I get paid and pay tax on that money - all of my salary is taxed. So I take $100 dollars of it - write HAYMARKET on it and go to the store with it. I buy something for $100 and hand my bill with my name on it to the cashier who charges me 6% tax on that purchase. My $100 dollar bill - of which I was already taxed in income tax from my salary - is now subject to another tax. It is taxed twice.
So the cashier turns it over to the store. Later, a supplier who insists on being paid in cash, makes a delivery and part of his payment is my $100 bill. He signs a receipt and acknowledges that he is responsible for his own taxes on the money. So he pays tax on my $100 bill also. He goes to the gas station and fills up his truck and the cost is $100.00 which he pays for with my bill with my name on it. Some 15 to 20% of what he paid for is tax.

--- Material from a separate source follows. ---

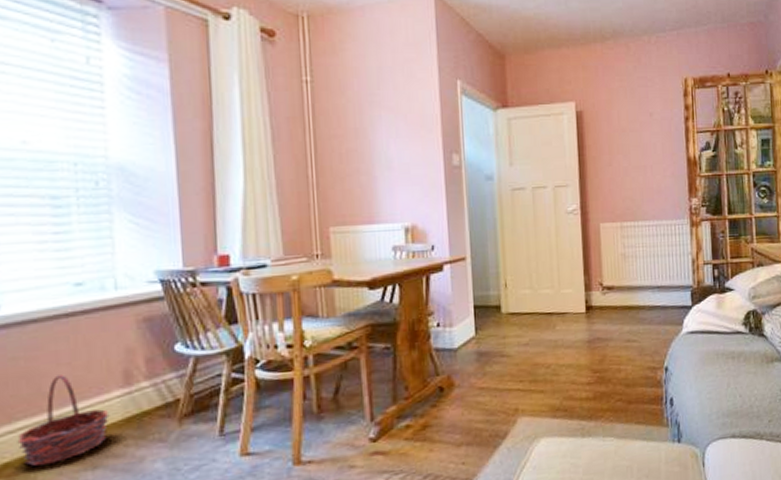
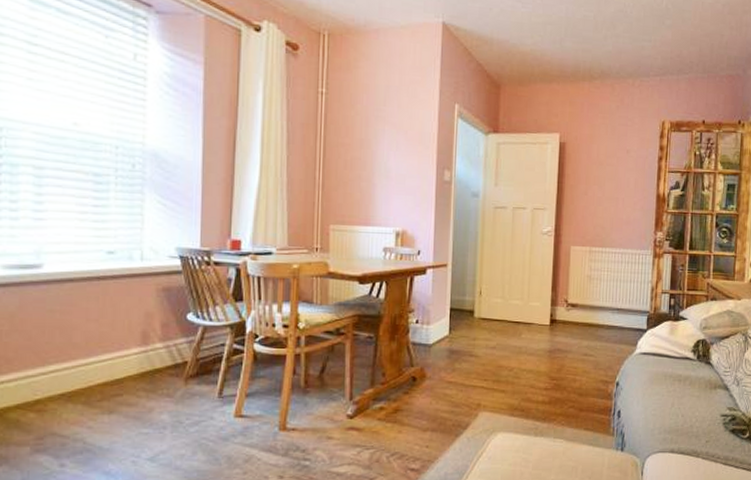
basket: present [17,374,110,466] -> none [48,329,127,405]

The gas station owner takes the bill and pays a snow plow driver the next day to plow out the station after five inches of snow. He pays income tax on his income of the $100 bill.
And on and on and on it goes.
There are two novels that can change a bookish fourteen-year old's life: The Lord of the Rings and Atlas Shrugged. One is a childish fantasy that often engenders a lifelong obsession with its unbelievable heroes, leading to an emotionally stunted, socially crippled adulthood, unable to deal with the real world. The other, of course, involves orcs.... John Rogers
I said reinvenstment is sometimes done to continue profitability, which is another way of saying to protect market share.
You want so badly to be right, you aren’t even understanding what you are arguing any longer.